Eight months. It isn’t long. It doesn’t compare to years of trying, to women who have been told a pregnancy would be nothing short of a miracle. But each month would pass, each pee stick dumped in the trash due to negative messages, and my heart would sink a bit further. You begin to say things like, “Well if it isn’t meant to be…” and you feel an empty space form next to the photographs on your future mantle. No kids, no grandchildren. Just us. You know in your heart that it should be enough. Like Aloe Blacc says, “life is a game made for everyone and love is the prize.” So haven’t we already won?
After seven months of doing things right, I inadvertently gave up. We were planning a trip to Mexico to see my beautiful friend Clarrissa tie the knot. The basal thermometer and prenatal vitamins got left behind as we packed our bags for some sunshine. Within that week I ate dairy and I’m sure that some gluten snuck into my food too. I got three massages. Three. THREE! I drank margaritas, I danced my butt off and I soaked in enough Vitamin D to last me the Portland winter. And despite us sharing a room with my brother in law, my hubby and I managed to fit in some alone time. It was literally (said like Chris Traeger from Parks and Rec) a dream come true.
Back in drizzly Oregon I returned to work, vowing to reduce my drinking again and really try to get pregnant this month. But mostly, I just jumped back on the train that is life and began watching time whiz by like trees and telephone poles and graffiti covered bridges. Barely discerning which was which. Monday became Friday. November became December. But soon something caused me to look up from my forward transport. I began to feel a little funny. And by funny I mean I began to feel like an angry raptor one second and the next like a blubbering baby.

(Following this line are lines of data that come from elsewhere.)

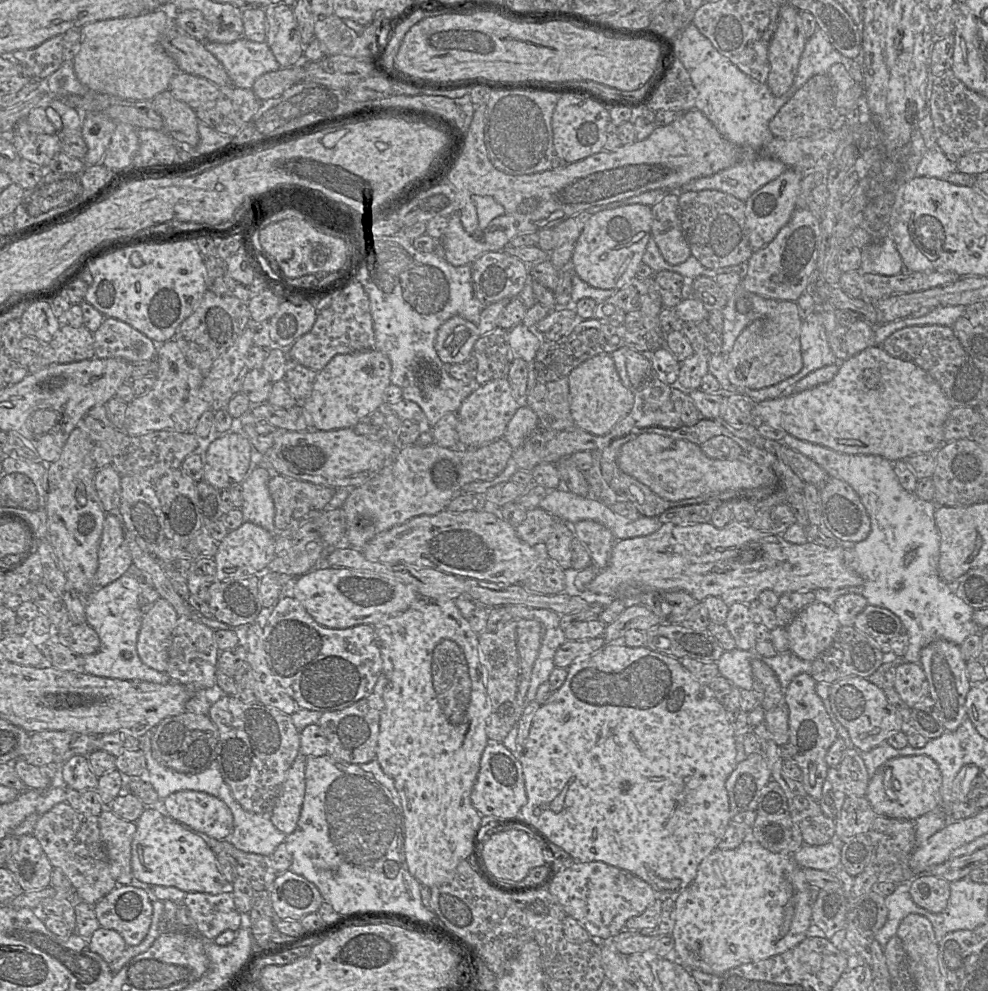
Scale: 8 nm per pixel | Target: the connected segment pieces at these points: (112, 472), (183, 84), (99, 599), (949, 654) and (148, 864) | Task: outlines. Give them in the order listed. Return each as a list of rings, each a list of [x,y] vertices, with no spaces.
[[[114,466],[97,469],[94,485],[105,512],[117,512],[121,501],[121,475]]]
[[[178,72],[169,85],[169,90],[173,96],[192,109],[198,109],[203,104],[214,101],[218,97],[220,88],[221,86],[206,78],[185,72]]]
[[[126,573],[103,588],[96,589],[85,599],[86,623],[99,636],[101,646],[94,654],[84,656],[85,673],[119,680],[147,681],[157,684],[171,682],[166,673],[156,671],[145,665],[137,652],[137,641],[142,625],[146,604],[141,595],[140,581],[133,575]]]
[[[935,640],[922,649],[919,664],[926,675],[929,696],[935,702],[945,730],[956,731],[967,718],[965,701],[972,686],[959,646],[946,640]]]
[[[162,801],[160,805],[146,807],[136,823],[137,830],[131,848],[131,867],[136,879],[149,885],[176,887],[185,892],[216,895],[228,891],[230,883],[225,880],[218,868],[217,855],[196,831],[185,827],[167,815],[162,810]]]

Every month for the past eight months, I was convinced that I must be pregnant. But as those months came and went, I started to view pregnancy tests as a way to prove to my mind that it wasn’t true. Like a parent who checks under the bed for the hundredth time to show their kid that there are in fact no monsters under there. See I told you, they say, now go to bed! So that unassuming Saturday, I pulled out the box of pregnancy tests I kept under the sink and peed on the stick just to tell my brain to let it go. I went and switched the laundry to the dryer and then returned to a sight I did not expect. Two lines. Two! Not one this time. Not a blank oval or a “not pregnant” digital let down. Two f-ing lines.

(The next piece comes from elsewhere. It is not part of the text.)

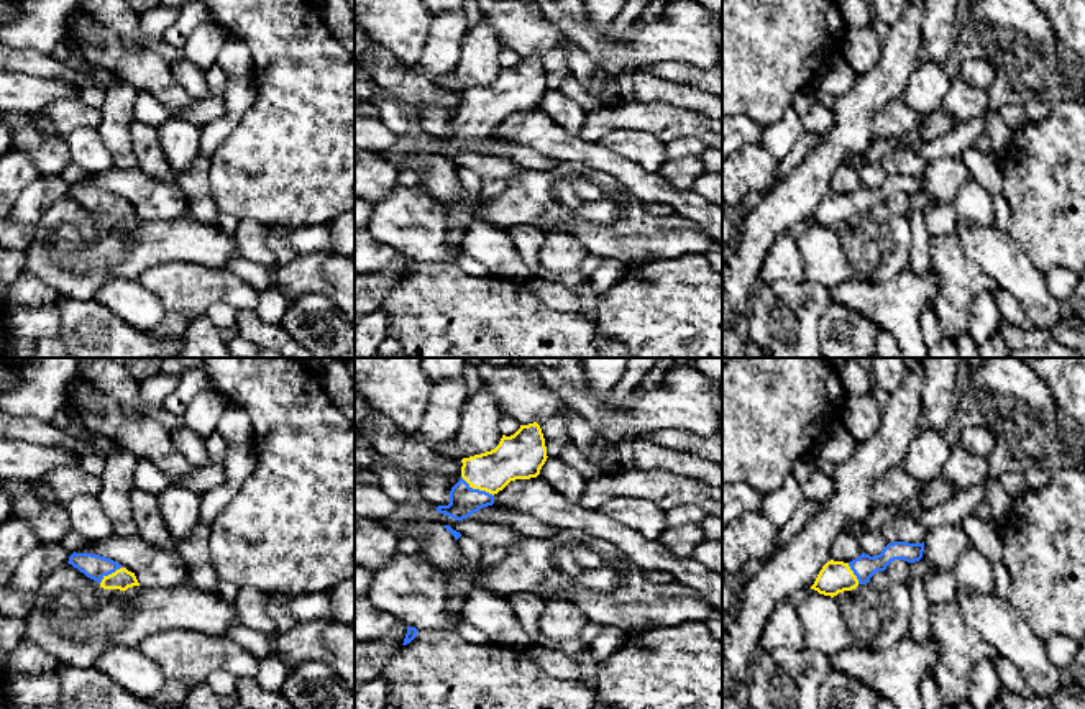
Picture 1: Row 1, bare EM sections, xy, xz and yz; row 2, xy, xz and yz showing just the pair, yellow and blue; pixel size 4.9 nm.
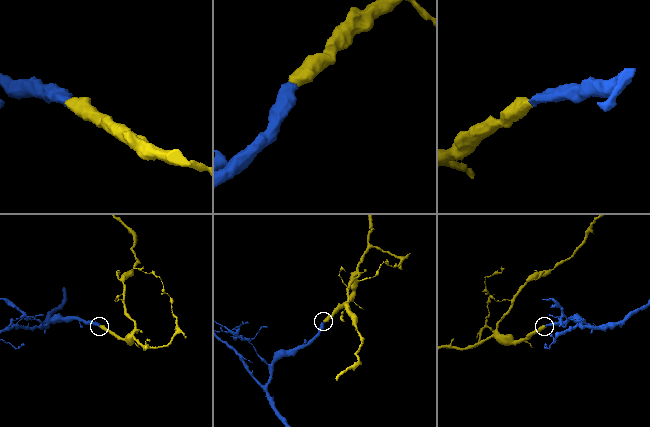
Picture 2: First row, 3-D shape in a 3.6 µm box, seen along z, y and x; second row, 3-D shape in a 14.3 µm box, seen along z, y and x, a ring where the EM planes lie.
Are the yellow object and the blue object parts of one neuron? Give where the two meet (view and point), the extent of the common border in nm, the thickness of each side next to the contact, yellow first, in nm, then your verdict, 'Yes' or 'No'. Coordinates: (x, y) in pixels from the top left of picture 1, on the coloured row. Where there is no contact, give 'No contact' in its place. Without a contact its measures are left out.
Touches yellow at xz (478, 488). Shared border 190 nm. Thickness 220 nm (yellow) against 140 nm. Yes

My brain took a few seconds to catch up to my racing heart. I immediately ran to the other room and grabbed my phone. Within this moment there was no space to concoct a cute way to tell Mike, like Becky did on Full House by making a whole meal of baby-themed foods for Uncle Jessie. I needed to say it out loud to him to hear that it was true. The second he answered the phone I breathlessly yelped, “I’m pregnant!” My calm, straightforward husband replied, “cool…” And then I proceeded to ramble on and on about why I took the test and how I couldn’t believe it. We talked next steps as I shook from head to toe. My life had just turned on an unexpected dime. At that moment, I had no idea what this thing that I had wanted so much for so long would really mean.